Corporate Culture: How Far Should You Go?
The Corporate Board Member article, "Corporate Culture: How Far Should You Go?" was written by Russell Reynolds Associates Consultants Anthony Goodman and Jack (Rusty) O'Kelley III on board oversight of company culture. The article is excerpted below.
When we talk to boards about corporate culture, they quickly acknowledge its importance, but worry about what is in scope and where to draw the line between governance oversight and management. While some boards are reluctant to proceed since there is no legislation or regulation to guide their oversight; many innovative boards have developed a variety of approaches for providing effective oversight.

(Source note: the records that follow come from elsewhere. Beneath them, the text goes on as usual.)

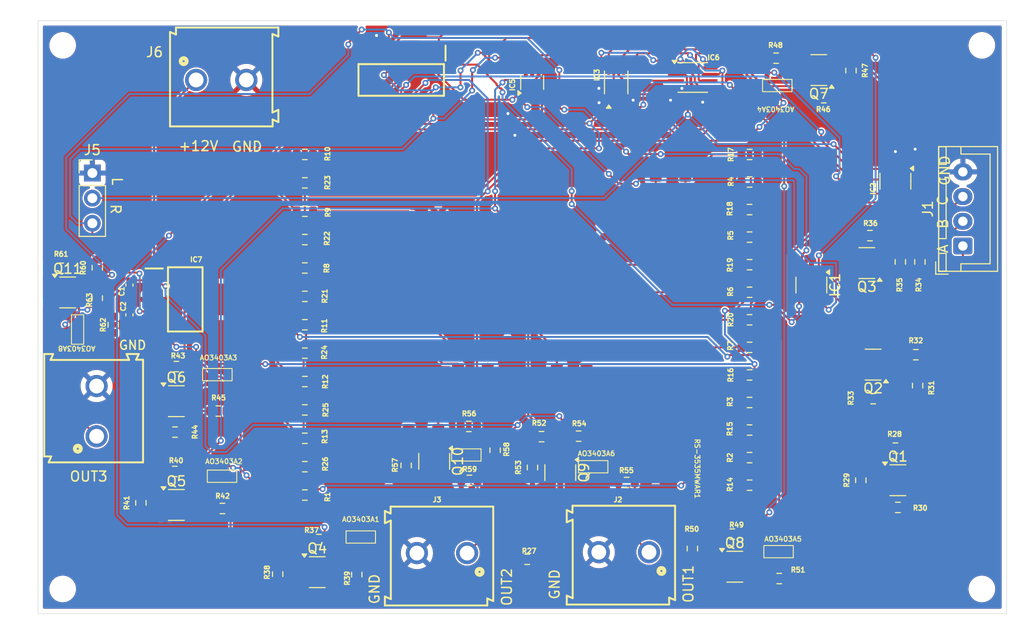
<source format=kicad_pcb>
(kicad_pcb
	(version 20240108)
	(generator "pcbnew")
	(generator_version "8.0")
	(general
		(thickness 1.6)
		(legacy_teardrops no)
	)
	(paper "A4")
	(layers
		(0 "F.Cu" signal)
		(31 "B.Cu" power)
		(32 "B.Adhes" user "B.Adhesive")
		(33 "F.Adhes" user "F.Adhesive")
		(34 "B.Paste" user)
		(35 "F.Paste" user)
		(36 "B.SilkS" user "B.Silkscreen")
		(37 "F.SilkS" user "F.Silkscreen")
		(38 "B.Mask" user)
		(39 "F.Mask" user)
		(40 "Dwgs.User" user "User.Drawings")
		(41 "Cmts.User" user "User.Comments")
		(42 "Eco1.User" user "User.Eco1")
		(43 "Eco2.User" user "User.Eco2")
		(44 "Edge.Cuts" user)
		(45 "Margin" user)
		(46 "B.CrtYd" user "B.Courtyard")
		(47 "F.CrtYd" user "F.Courtyard")
		(48 "B.Fab" user)
		(49 "F.Fab" user)
		(50 "User.1" user)
		(51 "User.2" user)
		(52 "User.3" user)
		(53 "User.4" user)
		(54 "User.5" user)
		(55 "User.6" user)
		(56 "User.7" user)
		(57 "User.8" user)
		(58 "User.9" user)
	)
	(setup
		(stackup
			(layer "F.SilkS"
				(type "Top Silk Screen")
			)
			(layer "F.Paste"
				(type "Top Solder Paste")
			)
			(layer "F.Mask"
				(type "Top Solder Mask")
				(thickness 0.01)
			)
			(layer "F.Cu"
				(type "copper")
				(thickness 0.035)
			)
			(layer "dielectric 1"
				(type "core")
				(thickness 1.51)
				(material "FR4")
				(epsilon_r 4.5)
				(loss_tangent 0.02)
			)
			(layer "B.Cu"
				(type "copper")
				(thickness 0.035)
			)
			(layer "B.Mask"
				(type "Bottom Solder Mask")
				(thickness 0.01)
			)
			(layer "B.Paste"
				(type "Bottom Solder Paste")
			)
			(layer "B.SilkS"
				(type "Bottom Silk Screen")
			)
			(copper_finish "None")
			(dielectric_constraints no)
		)
		(pad_to_mask_clearance 0)
		(allow_soldermask_bridges_in_footprints no)
		(pcbplotparams
			(layerselection 0x00010fc_ffffffff)
			(plot_on_all_layers_selection 0x0000000_00000000)
			(disableapertmacros no)
			(usegerberextensions no)
			(usegerberattributes yes)
			(usegerberadvancedattributes yes)
			(creategerberjobfile yes)
			(dashed_line_dash_ratio 12.000000)
			(dashed_line_gap_ratio 3.000000)
			(svgprecision 4)
			(plotframeref no)
			(viasonmask no)
			(mode 1)
			(useauxorigin no)
			(hpglpennumber 1)
			(hpglpenspeed 20)
			(hpglpendiameter 15.000000)
			(pdf_front_fp_property_popups yes)
			(pdf_back_fp_property_popups yes)
			(dxfpolygonmode yes)
			(dxfimperialunits yes)
			(dxfusepcbnewfont yes)
			(psnegative no)
			(psa4output no)
			(plotreference yes)
			(plotvalue yes)
			(plotfptext yes)
			(plotinvisibletext no)
			(sketchpadsonfab no)
			(subtractmaskfromsilk no)
			(outputformat 1)
			(mirror no)
			(drillshape 0)
			(scaleselection 1)
			(outputdirectory "C:/Users/Omarm/Desktop/MOSFET Controller/Fabrication Outputs/GERBER/new/")
		)
	)
	(net 0 "")
	(net 1 "BLUE_O")
	(net 2 "5V")
	(net 3 "Net-(AO3403A1-G)")
	(net 4 "RED_O")
	(net 5 "Net-(AO3403A2-G)")
	(net 6 "GREEN1_O")
	(net 7 "Net-(AO3403A3-G)")
	(net 8 "Net-(AO3403A4-G)")
	(net 9 "GREEN2_O")
	(net 10 "Net-(AO3403A5-G)")
	(net 11 "GREEN3_O")
	(net 12 "12V")
	(net 13 "GND")
	(net 14 "A")
	(net 15 "B")
	(net 16 "A_NOT")
	(net 17 "B_NOT")
	(net 18 "JS_NOT")
	(net 19 "C")
	(net 20 "JS")
	(net 21 "C_NOT")
	(net 22 "GREEN1_IN")
	(net 23 "GREEN2")
	(net 24 "GREEN2_IN")
	(net 25 "GREEN3_IN")
	(net 26 "GREEN1")
	(net 27 "GREEN_IN")
	(net 28 "BLUE_IN")
	(net 29 "RED_IN")
	(net 30 "B_IN")
	(net 31 "C_IN")
	(net 32 "A_IN")
	(net 33 "Net-(Q1-Pad1)")
	(net 34 "Net-(Q2-Pad1)")
	(net 35 "Net-(Q3-Pad1)")
	(net 36 "Net-(Q4-Pad1)")
	(net 37 "Net-(Q5-Pad1)")
	(net 38 "Net-(Q6-Pad1)")
	(net 39 "Net-(Q7-Pad1)")
	(net 40 "Net-(Q8-Pad1)")
	(net 41 "Net-(RS-3535MWAR1-R+)")
	(net 42 "Net-(RS-3535MWAR2-R+)")
	(net 43 "Net-(RS-3535MWAR3-R+)")
	(net 44 "Net-(RS-3535MWAR4-R+)")
	(net 45 "Net-(RS-3535MWAR5-R+)")
	(net 46 "Net-(RS-3535MWAR6-R+)")
	(net 47 "Net-(RS-3535MWAR13-R+)")
	(net 48 "Net-(RS-3535MWAR7-R+)")
	(net 49 "Net-(RS-3535MWAR8-R+)")
	(net 50 "Net-(RS-3535MWAR9-R+)")
	(net 51 "Net-(RS-3535MWAR10-R+)")
	(net 52 "Net-(RS-3535MWAR11-R+)")
	(net 53 "Net-(RS-3535MWAR12-R+)")
	(net 54 "Net-(RS-3535MWAR1-G+)")
	(net 55 "Net-(RS-3535MWAR2-G+)")
	(net 56 "Net-(RS-3535MWAR3-G+)")
	(net 57 "Net-(RS-3535MWAR4-G+)")
	(net 58 "Net-(RS-3535MWAR5-G+)")
	(net 59 "Net-(RS-3535MWAR6-G+)")
	(net 60 "Net-(RS-3535MWAR13-G+)")
	(net 61 "Net-(RS-3535MWAR7-G+)")
	(net 62 "Net-(RS-3535MWAR8-G+)")
	(net 63 "Net-(RS-3535MWAR9-G+)")
	(net 64 "Net-(RS-3535MWAR10-G+)")
	(net 65 "Net-(RS-3535MWAR11-G+)")
	(net 66 "Net-(RS-3535MWAR12-G+)")
	(net 67 "Net-(RS-3535MWAR14-B+)")
	(net 68 "unconnected-(RS-3535MWAR1-B+-Pad6)")
	(net 69 "unconnected-(RS-3535MWAR2-B+-Pad6)")
	(net 70 "unconnected-(RS-3535MWAR3-B+-Pad6)")
	(net 71 "unconnected-(RS-3535MWAR4-B+-Pad6)")
	(net 72 "unconnected-(RS-3535MWAR5-B+-Pad6)")
	(net 73 "unconnected-(RS-3535MWAR6-B+-Pad6)")
	(net 74 "unconnected-(RS-3535MWAR7-B+-Pad6)")
	(net 75 "unconnected-(RS-3535MWAR8-B+-Pad6)")
	(net 76 "unconnected-(RS-3535MWAR9-B+-Pad6)")
	(net 77 "unconnected-(RS-3535MWAR10-B+-Pad6)")
	(net 78 "unconnected-(RS-3535MWAR11-B+-Pad6)")
	(net 79 "unconnected-(RS-3535MWAR12-B+-Pad6)")
	(net 80 "unconnected-(RS-3535MWAR13-B+-Pad6)")
	(net 81 "unconnected-(RS-3535MWAR14-R+-Pad4)")
	(net 82 "unconnected-(RS-3535MWAR14-G+-Pad5)")
	(net 83 "Net-(AO3403A6-G)")
	(net 84 "OUT1")
	(net 85 "Net-(AO3403A7-G)")
	(net 86 "OUT2")
	(net 87 "Net-(AO3403A8-G)")
	(net 88 "OUT3")
	(net 89 "Net-(Q9-Pad1)")
	(net 90 "Net-(Q10-Pad1)")
	(net 91 "Net-(Q11-Pad1)")
	(footprint "Resistor_SMD:R_0603_1608Metric" (layer "F.Cu") (at 125 86.410264))
	(footprint "MOSFET_CONTROLLER_LIB:AO3403A" (layer "F.Cu") (at 172.9825 123.115))
	(footprint "Resistor_SMD:R_0603_1608Metric" (layer "F.Cu") (at 181.25 116.5 90))
	(footprint "Resistor_SMD:R_0603_1608Metric" (layer "F.Cu") (at 187.23 94.41 -90))
	(footprint "MOSFET_CONTROLLER_LIB:AO3403A" (layer "F.Cu") (at 141.2875 114.555 180))
	(footprint "MountingHole:MountingHole_2.2mm_M2" (layer "F.Cu") (at 193.5 127.5))
	(footprint "Resistor_SMD:R_0603_1608Metric" (layer "F.Cu") (at 147.5 124.5 180))
	(footprint "Resistor_SMD:R_0603_1608Metric" (layer "F.Cu") (at 112 105 180))
	(footprint "Package_TO_SOT_SMD:SOT-23-3" (layer "F.Cu") (at 168.5 125.25))
	(footprint "Resistor_SMD:R_0603_1608Metric" (layer "F.Cu") (at 182.175 91.75))
	(footprint "Resistor_SMD:R_0603_1608Metric" (layer "F.Cu") (at 172.68 73.8 180))
	(footprint "Resistor_SMD:R_0603_1608Metric" (layer "F.Cu") (at 170 117 180))
	(footprint "Resistor_SMD:R_0603_1608Metric" (layer "F.Cu") (at 184.75 113.25 180))
	(footprint "MOSFET_CONTROLLER_LIB:AO3403A" (layer "F.Cu") (at 130.7125 121.635))
	(footprint "Resistor_SMD:R_0603_1608Metric" (layer "F.Cu") (at 125 106.512822))
	(footprint "Resistor_SMD:R_0603_1608Metric" (layer "F.Cu") (at 104 98.075 -90))
	(footprint "MOSFET_CONTROLLER_LIB:691216510002S" (layer "F.Cu") (at 103.93 109.51 90))
	(footprint "MOSFET_CONTROLLER_LIB:RS-3535MWAR" (layer "F.Cu") (at 152 95.25 180))
	(footprint "Resistor_SMD:R_0603_1608Metric" (layer "F.Cu") (at 148.95 112.09 180))
	(footprint "Resistor_SMD:R_0603_1608Metric" (layer "F.Cu") (at 144.25 113.46 90))
	(footprint "Resistor_SMD:R_0603_1608Metric" (layer "F.Cu") (at 185.25 94.41 -90))
	(footprint "MOSFET_CONTROLLER_LIB:RS-3535MWAR" (layer "F.Cu") (at 162 86 180))
	(footprint "MOSFET_CONTROLLER_LIB:RS-3535MWAR" (layer "F.Cu") (at 152 105 180))
	(footprint "Package_TO_SOT_SMD:SOT-363_SC-70-6" (layer "F.Cu") (at 148 76.25 90))
	(footprint "MOSFET_CONTROLLER_LIB:RS-3535MWAR" (layer "F.Cu") (at 157 90.7 180))
	(footprint "Resistor_SMD:R_0603_1608Metric" (layer "F.Cu") (at 130.255 126.05 -90))
	(footprint "Resistor_SMD:R_0603_1608Metric" (layer "F.Cu") (at 116.66 119.36))
	(footprint "Resistor_SMD:R_0603_1608Metric" (layer "F.Cu") (at 182.5 108.25))
	(footprint "Resistor_SMD:R_0603_1608Metric" (layer "F.Cu") (at 172.995 126.45))
	(footprint "Resistor_SMD:R_0603_1608Metric" (layer "F.Cu") (at 170 105.84615 180))
	(footprint "MOSFET_CONTROLLER_LIB:RS-3535MWAR" (layer "F.Cu") (at 157 110 180))
	(footprint "Resistor_SMD:R_0603_1608Metric" (layer "F.Cu") (at 170 89.11539 180))
	(footprint "Resistor_SMD:R_0603_1608Metric" (layer "F.Cu") (at 125 92.153852))
	(footprint "Resistor_SMD:R_0603_1608Metric" (layer "F.Cu") (at 148.03 115.21 90))
	(footprint "MOSFET_CONTROLLER_LIB:AO3403A" (layer "F.Cu") (at 154.1175 115.745 180))
	(footprint "Resistor_SMD:R_0603_1608Metric" (layer "F.Cu") (at 187 106.925 90))
	(footprint "Resistor_SMD:R_0603_1608Metric" (layer "F.Cu") (at 170 114.21153 180))
	(footprint "Resistor_SMD:R_0603_1608Metric" (layer "F.Cu") (at 125 100.769234))
	(footprint "MOSFET_CONTROLLER_LIB:691216510002S" (layer "F.Cu") (at 116.54 76))
	(footprint "Package_TO_SOT_SMD:SOT-23-3" (layer "F.Cu") (at 177 75 180))
	(footprint "Resistor_SMD:R_0603_1608Metric" (layer "F.Cu") (at 177.505 77.8))
	(footprint "Resistor_SMD:R_0603_1608Metric" (layer "F.Cu") (at 170 83.53847 180))
	(footprint "Resistor_SMD:R_0603_1608Metric" (layer "F.Cu") (at 125 109.384616))
	(footprint "MOSFET_CONTROLLER_LIB:RS-3535MWAR"
		(layer "F.Cu")
		(uuid "62e85341-eceb-4d44-9dd4-37dde9e842c8")
		(at 137 110)
		(property "Reference" "RS-3535MWAR11"
			(at -0.26 -2.02 0)
			(unlocked yes)
			(layer "F.SilkS")
			(hide yes)
			(uuid "73de8093-1b29-457e-b68a-bd745e7f9698")
			(effects
				(font
					(size 0.5 0.5)
					(thickness 0.1)
				)
			)
		)
		(property "Value" "~"
			(at 0.2 -4.4 0)
			(unlocked yes)
			(layer "F.Fab")
			(uuid "a41aec89-eb77-4730-8fbf-4cd66912d137")
			(effects
				(font
					(size 1 1)
					(thickness 0.15)
				)
			)
		)
		(property "Footprint" "MOSFET_CONTROLLER_LIB:RS-3535MWAR"
			(at 1 -5.3 0)
			(unlocked yes)
			(layer "F.Fab")
			(hide yes)
			(uuid "63d6de31-91cc-451c-9cf7-8b8a63
... [994386 chars truncated]
</source>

The absence of a U.S. governmental mandate created a vacuum that has been filled by institutional investors. The so-called “Big Three” – BlackRock, Vanguard and State Street Global Advisors – believe culture and human capital management (“HCM”) both pose financial risk to investors and drive long-term value creation: they, therefore, expect directors to be prepared to communicate their oversight practices and processes to investors, whether indirectly through securities disclosures or directly during engagements.
Companies themselves are increasingly seeing culture as a competitive differentiator for attracting and retaining key workers. There is growing awareness among directors that corporate culture directly impacts operations, the potential success of transformation programs, the integration of acquired companies and thus, financial performance.
So how far should board members go in their oversight of corporate culture? Here are five ideas already being implemented by active boards:
First, determine how the board will engage on the topic. As with other issues, directors must be careful not to cross the line between oversight and management.